_WORK INSTRUCTION_. Every line of the data that contains the string "terhadap" must be copied.

THE RECORDS section start

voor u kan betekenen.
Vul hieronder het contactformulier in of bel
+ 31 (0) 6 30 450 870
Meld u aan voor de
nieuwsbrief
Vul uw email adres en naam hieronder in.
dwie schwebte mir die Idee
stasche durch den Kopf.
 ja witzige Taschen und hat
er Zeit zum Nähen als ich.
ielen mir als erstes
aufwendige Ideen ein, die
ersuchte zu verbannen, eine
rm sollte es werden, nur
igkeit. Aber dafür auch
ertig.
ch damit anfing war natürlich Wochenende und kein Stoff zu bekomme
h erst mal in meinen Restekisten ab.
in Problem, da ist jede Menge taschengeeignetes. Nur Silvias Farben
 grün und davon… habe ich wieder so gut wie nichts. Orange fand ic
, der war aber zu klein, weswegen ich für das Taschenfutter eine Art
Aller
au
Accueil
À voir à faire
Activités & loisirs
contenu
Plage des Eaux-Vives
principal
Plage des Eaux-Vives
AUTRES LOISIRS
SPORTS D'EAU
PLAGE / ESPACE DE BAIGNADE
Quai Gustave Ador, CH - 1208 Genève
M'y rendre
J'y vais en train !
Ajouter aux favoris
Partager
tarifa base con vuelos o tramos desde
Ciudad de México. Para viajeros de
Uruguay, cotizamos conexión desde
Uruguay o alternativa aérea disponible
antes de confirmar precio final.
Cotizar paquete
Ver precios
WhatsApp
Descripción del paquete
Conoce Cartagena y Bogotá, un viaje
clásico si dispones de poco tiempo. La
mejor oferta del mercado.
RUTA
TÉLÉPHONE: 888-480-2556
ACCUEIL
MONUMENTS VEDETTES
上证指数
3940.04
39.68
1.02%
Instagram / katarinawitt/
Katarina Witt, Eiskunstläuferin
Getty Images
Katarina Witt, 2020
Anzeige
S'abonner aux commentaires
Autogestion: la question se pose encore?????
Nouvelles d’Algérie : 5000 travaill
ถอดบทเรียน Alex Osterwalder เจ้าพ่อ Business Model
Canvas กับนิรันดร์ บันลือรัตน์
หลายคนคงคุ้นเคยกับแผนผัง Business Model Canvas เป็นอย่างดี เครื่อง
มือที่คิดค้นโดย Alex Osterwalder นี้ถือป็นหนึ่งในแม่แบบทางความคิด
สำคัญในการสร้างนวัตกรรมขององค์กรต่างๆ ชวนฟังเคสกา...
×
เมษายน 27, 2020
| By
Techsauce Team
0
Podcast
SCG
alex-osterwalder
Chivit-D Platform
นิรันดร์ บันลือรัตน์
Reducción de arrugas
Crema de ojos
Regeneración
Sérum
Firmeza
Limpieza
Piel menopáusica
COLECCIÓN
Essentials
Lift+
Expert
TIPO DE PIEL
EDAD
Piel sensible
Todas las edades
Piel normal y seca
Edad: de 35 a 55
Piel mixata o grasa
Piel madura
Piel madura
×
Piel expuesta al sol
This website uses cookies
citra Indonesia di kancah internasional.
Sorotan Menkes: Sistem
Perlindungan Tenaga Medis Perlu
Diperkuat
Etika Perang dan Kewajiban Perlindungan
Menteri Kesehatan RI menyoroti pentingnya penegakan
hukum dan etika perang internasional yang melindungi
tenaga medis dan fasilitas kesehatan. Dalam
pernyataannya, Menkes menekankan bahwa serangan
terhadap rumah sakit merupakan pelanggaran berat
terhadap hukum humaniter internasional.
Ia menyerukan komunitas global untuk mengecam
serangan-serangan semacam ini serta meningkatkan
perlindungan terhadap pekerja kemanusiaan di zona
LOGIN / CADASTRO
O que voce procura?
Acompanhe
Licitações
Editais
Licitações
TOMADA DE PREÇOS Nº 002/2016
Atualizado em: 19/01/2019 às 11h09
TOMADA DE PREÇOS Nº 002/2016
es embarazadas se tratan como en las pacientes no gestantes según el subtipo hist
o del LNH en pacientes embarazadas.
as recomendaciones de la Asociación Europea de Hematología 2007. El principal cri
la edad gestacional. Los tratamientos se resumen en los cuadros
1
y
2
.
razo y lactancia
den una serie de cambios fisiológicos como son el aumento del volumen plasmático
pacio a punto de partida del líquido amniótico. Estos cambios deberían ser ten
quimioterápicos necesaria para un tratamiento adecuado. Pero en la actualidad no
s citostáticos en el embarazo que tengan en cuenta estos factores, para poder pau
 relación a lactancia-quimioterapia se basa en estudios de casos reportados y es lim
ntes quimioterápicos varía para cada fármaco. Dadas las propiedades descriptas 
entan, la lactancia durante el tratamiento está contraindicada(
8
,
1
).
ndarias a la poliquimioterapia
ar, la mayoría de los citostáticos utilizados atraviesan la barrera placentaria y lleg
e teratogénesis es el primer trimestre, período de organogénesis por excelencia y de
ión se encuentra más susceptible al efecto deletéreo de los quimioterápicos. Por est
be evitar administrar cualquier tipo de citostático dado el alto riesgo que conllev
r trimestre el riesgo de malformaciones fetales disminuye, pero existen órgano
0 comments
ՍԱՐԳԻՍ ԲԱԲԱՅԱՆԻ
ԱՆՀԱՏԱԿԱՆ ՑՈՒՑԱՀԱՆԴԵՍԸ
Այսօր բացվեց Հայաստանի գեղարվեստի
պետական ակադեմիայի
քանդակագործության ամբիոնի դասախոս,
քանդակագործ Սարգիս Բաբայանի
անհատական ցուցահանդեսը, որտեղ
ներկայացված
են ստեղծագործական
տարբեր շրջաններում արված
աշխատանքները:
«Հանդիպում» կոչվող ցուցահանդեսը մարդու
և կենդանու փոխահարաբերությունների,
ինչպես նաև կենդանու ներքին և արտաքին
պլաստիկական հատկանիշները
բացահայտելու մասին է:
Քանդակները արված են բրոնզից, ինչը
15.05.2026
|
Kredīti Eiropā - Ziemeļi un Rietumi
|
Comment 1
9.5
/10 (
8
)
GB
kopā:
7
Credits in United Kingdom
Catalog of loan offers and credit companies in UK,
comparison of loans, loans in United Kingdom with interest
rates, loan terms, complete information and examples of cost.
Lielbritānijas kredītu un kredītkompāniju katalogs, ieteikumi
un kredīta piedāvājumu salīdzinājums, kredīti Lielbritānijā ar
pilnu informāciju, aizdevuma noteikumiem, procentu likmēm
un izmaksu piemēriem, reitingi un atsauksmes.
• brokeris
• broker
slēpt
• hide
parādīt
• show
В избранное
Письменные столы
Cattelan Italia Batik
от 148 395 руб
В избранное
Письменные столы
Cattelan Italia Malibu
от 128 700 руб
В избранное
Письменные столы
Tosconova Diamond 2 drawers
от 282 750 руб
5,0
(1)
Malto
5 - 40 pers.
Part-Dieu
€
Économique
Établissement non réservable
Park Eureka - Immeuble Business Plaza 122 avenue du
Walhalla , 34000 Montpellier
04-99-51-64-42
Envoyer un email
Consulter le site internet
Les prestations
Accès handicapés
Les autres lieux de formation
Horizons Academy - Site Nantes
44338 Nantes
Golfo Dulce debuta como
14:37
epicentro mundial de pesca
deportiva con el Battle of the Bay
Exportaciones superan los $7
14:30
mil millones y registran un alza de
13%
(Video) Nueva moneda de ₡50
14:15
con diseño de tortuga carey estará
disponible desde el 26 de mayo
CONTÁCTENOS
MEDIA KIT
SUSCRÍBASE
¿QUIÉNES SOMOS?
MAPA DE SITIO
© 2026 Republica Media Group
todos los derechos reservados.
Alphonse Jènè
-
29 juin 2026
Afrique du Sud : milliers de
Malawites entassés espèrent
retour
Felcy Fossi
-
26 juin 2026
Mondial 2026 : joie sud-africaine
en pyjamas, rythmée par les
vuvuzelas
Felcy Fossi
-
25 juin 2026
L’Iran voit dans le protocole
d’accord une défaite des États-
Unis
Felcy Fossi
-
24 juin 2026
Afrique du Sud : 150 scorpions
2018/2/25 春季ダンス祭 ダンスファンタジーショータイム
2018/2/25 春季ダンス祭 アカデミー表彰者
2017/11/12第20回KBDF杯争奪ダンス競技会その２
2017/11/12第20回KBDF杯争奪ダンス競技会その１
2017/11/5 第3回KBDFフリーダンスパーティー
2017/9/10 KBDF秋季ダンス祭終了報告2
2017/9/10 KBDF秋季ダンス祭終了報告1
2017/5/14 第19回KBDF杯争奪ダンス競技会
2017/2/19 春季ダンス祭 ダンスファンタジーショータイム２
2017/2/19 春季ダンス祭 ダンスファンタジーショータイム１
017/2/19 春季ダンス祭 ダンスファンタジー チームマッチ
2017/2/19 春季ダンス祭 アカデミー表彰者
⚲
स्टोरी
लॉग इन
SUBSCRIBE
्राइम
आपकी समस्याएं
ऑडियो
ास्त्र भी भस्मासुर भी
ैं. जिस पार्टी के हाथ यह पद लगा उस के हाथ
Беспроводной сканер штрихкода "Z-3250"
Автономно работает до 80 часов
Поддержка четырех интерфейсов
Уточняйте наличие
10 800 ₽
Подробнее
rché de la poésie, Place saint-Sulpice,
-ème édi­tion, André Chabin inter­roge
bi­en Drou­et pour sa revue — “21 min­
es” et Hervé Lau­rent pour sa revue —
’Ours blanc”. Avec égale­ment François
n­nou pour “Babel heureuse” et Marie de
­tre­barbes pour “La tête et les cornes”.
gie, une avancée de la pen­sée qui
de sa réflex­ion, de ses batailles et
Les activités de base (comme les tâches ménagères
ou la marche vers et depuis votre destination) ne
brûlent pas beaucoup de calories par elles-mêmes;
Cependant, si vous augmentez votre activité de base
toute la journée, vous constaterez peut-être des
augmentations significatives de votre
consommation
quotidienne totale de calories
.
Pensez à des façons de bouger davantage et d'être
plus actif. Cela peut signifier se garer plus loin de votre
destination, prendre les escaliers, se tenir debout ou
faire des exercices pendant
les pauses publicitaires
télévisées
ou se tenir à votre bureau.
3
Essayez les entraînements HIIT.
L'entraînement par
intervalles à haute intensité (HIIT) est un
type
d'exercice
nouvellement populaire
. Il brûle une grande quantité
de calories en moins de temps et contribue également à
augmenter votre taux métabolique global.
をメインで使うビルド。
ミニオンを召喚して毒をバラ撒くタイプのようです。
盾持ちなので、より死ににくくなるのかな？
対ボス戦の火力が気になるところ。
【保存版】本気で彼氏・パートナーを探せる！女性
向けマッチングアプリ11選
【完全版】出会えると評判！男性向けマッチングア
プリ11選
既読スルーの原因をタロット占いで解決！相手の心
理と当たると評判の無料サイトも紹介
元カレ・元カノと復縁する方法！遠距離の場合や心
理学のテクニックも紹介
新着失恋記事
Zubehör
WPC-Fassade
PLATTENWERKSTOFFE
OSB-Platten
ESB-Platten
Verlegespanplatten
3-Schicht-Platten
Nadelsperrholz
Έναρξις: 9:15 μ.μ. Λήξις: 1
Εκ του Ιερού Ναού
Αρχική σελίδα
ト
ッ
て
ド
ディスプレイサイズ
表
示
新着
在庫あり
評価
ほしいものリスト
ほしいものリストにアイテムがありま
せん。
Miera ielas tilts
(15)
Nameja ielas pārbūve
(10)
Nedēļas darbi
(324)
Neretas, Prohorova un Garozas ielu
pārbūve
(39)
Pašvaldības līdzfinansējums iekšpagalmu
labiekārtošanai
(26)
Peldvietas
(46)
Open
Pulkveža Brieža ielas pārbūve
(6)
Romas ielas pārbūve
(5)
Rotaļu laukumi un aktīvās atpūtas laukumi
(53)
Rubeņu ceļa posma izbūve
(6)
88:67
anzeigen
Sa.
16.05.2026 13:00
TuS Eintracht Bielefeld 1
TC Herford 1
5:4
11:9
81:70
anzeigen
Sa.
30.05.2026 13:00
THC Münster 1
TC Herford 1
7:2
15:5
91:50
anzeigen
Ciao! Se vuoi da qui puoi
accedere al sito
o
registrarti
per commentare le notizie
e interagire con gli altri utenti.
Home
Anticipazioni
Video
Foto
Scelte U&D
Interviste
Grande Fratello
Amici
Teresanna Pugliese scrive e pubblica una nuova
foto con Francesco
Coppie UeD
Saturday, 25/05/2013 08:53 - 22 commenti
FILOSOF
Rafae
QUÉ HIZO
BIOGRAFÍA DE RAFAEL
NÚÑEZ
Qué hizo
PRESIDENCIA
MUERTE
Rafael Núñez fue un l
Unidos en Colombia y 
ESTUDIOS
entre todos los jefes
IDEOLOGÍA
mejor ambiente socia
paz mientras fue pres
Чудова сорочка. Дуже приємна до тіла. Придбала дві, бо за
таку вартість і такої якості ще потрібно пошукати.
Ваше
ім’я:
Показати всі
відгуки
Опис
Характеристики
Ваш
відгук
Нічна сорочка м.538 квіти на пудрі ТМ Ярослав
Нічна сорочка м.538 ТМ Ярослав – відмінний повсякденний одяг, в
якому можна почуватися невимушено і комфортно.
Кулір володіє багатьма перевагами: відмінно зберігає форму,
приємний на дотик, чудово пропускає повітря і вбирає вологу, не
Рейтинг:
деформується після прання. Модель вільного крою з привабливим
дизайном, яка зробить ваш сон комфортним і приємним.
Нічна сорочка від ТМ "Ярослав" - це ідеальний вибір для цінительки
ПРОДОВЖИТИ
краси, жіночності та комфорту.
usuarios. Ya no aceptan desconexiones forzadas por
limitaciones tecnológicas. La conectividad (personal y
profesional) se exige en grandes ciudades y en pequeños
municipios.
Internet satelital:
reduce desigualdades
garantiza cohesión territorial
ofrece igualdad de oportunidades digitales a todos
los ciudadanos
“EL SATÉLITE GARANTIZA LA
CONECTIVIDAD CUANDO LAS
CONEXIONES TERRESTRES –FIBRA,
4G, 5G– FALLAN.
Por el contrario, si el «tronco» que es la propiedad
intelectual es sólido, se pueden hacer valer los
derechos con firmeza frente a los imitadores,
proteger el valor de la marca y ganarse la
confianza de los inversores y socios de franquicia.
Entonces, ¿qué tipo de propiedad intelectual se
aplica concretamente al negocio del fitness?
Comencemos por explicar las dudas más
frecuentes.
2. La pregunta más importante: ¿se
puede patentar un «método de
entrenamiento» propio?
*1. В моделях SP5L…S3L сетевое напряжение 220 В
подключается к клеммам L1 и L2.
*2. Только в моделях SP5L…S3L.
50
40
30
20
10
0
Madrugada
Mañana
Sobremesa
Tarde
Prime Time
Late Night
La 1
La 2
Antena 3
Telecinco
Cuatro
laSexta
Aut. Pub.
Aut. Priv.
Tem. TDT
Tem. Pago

THE RECORDS section end

_REPLY_.
terhadap rumah sakit merupakan pelanggaran berat
terhadap hukum humaniter internasional.
perlindungan terhadap pekerja kemanusiaan di zona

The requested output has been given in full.